BEGIN Records for this task
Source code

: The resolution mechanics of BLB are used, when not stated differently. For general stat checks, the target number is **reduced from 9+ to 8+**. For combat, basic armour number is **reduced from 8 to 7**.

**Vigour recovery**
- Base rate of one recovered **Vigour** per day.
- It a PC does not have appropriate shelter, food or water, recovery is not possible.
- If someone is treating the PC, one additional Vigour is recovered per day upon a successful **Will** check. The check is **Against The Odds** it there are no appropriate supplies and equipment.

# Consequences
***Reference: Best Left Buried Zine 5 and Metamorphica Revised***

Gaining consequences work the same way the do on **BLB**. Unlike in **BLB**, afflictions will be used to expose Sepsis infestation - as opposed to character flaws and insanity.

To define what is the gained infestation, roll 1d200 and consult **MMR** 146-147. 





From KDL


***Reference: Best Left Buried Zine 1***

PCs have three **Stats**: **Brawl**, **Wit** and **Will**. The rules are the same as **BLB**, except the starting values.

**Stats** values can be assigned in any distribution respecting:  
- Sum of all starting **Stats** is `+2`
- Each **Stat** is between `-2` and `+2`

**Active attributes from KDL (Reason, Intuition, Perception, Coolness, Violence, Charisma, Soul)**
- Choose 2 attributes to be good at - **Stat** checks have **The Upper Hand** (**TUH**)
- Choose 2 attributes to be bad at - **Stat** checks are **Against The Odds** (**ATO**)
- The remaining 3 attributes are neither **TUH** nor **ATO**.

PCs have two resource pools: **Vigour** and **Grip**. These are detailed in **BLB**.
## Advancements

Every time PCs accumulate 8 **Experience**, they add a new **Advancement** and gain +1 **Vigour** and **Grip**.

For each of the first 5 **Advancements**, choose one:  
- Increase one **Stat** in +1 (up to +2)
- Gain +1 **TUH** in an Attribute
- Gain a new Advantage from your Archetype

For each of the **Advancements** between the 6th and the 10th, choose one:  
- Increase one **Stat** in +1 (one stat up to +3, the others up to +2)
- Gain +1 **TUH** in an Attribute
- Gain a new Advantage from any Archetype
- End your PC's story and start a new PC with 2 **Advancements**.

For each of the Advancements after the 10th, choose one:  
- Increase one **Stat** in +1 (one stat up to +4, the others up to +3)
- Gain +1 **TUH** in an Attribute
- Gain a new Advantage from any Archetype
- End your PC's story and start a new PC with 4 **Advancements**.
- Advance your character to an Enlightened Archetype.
END Records for this task
BEGIN Records for this task
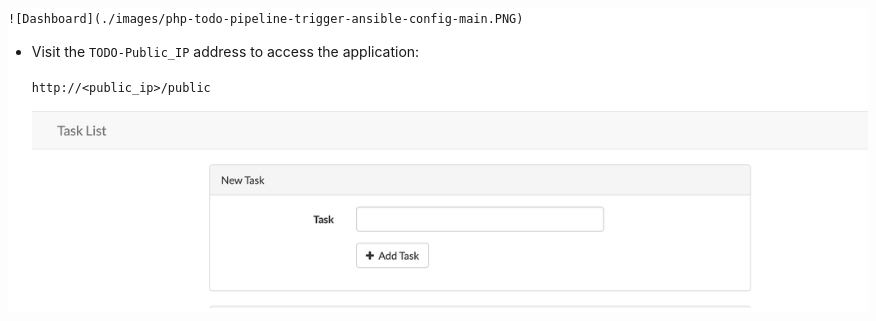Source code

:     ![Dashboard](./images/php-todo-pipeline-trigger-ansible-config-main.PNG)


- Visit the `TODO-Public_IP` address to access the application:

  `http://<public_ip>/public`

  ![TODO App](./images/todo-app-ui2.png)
END Records for this task
BEGIN Records for this task
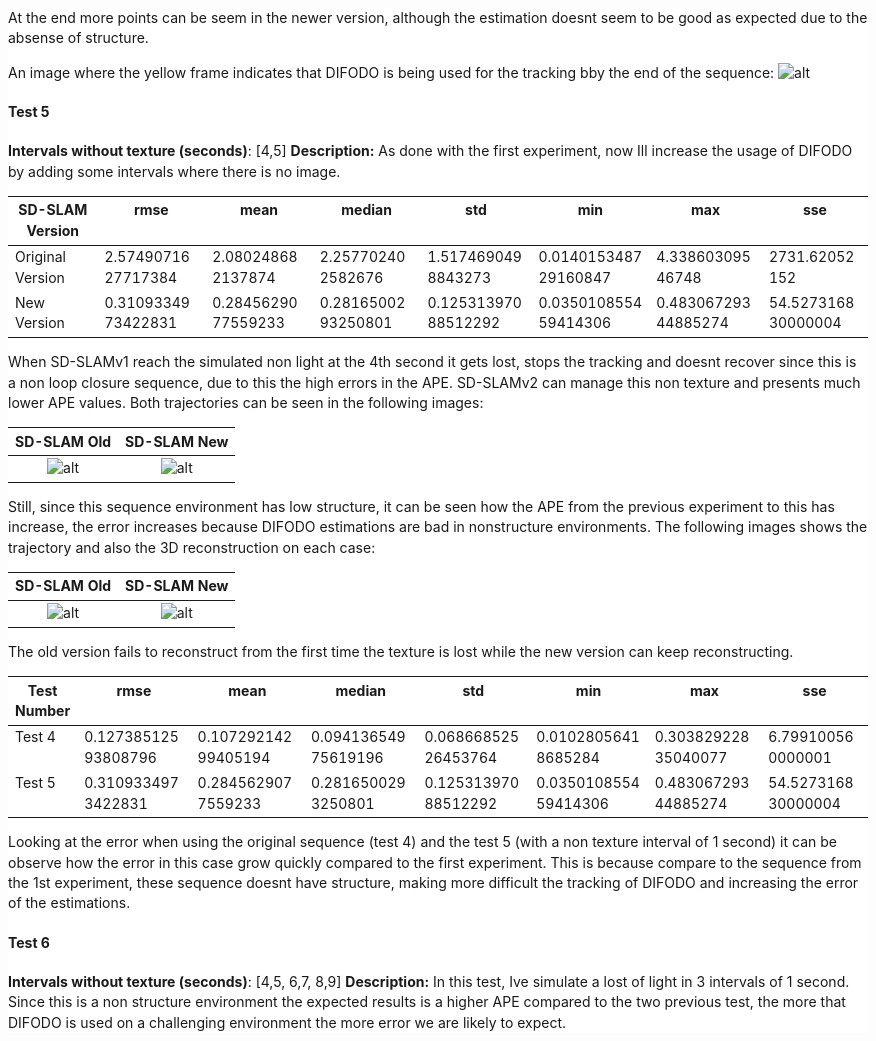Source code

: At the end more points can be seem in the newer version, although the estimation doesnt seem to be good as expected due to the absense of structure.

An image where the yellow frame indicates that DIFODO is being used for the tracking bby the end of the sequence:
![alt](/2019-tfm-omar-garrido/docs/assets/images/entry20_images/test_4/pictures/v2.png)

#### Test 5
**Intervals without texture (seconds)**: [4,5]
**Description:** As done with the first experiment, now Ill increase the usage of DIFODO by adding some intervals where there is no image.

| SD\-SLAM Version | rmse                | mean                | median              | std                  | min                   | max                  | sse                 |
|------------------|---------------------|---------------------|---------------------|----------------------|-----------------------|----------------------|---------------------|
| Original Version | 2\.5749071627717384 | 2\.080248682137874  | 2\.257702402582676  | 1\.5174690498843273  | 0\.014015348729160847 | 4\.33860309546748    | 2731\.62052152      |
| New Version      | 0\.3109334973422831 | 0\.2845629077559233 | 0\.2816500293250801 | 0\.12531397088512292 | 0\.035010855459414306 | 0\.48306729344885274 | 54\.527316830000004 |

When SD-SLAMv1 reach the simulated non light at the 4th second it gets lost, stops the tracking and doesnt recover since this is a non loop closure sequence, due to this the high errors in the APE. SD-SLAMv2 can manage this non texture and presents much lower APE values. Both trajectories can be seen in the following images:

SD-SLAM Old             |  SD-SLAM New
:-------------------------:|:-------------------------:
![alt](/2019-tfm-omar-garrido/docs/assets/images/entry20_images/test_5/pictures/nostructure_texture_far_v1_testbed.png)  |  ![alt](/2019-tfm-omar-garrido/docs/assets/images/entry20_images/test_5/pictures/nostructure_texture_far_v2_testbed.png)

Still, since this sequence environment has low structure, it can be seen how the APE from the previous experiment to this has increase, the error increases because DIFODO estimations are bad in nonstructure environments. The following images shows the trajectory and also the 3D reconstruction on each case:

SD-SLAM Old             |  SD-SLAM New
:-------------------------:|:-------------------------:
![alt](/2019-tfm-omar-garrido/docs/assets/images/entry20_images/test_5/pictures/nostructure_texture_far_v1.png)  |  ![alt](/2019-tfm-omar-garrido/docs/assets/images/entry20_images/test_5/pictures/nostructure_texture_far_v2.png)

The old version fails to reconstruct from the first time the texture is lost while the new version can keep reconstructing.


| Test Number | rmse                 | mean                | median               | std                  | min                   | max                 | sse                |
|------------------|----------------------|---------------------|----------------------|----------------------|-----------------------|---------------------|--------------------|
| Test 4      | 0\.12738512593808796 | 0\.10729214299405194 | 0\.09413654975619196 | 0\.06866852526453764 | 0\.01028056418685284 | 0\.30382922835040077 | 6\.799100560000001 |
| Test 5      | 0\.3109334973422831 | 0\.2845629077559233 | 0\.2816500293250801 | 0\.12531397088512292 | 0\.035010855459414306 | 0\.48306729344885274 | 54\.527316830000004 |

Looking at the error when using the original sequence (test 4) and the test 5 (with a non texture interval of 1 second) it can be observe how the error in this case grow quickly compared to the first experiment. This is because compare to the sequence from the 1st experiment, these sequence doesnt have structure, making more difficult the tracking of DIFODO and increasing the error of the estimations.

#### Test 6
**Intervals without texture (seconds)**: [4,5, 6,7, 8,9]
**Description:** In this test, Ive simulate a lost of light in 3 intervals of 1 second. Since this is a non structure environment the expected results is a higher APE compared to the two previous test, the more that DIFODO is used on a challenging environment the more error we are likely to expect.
END Records for this task
Look above for the line holding "PCs have three" and the line holding "- Gain a new Advantage from your Archetype", then output exactly those two lines and every line between them, nothing more.

PCs have three **Stats**: **Brawl**, **Wit** and **Will**. The rules are the same as **BLB**, except the starting values.

**Stats** values can be assigned in any distribution respecting:  
- Sum of all starting **Stats** is `+2`
- Each **Stat** is between `-2` and `+2`

**Active attributes from KDL (Reason, Intuition, Perception, Coolness, Violence, Charisma, Soul)**
- Choose 2 attributes to be good at - **Stat** checks have **The Upper Hand** (**TUH**)
- Choose 2 attributes to be bad at - **Stat** checks are **Against The Odds** (**ATO**)
- The remaining 3 attributes are neither **TUH** nor **ATO**.

PCs have two resource pools: **Vigour** and **Grip**. These are detailed in **BLB**.
## Advancements

Every time PCs accumulate 8 **Experience**, they add a new **Advancement** and gain +1 **Vigour** and **Grip**.

For each of the first 5 **Advancements**, choose one:  
- Increase one **Stat** in +1 (up to +2)
- Gain +1 **TUH** in an Attribute
- Gain a new Advantage from your Archetype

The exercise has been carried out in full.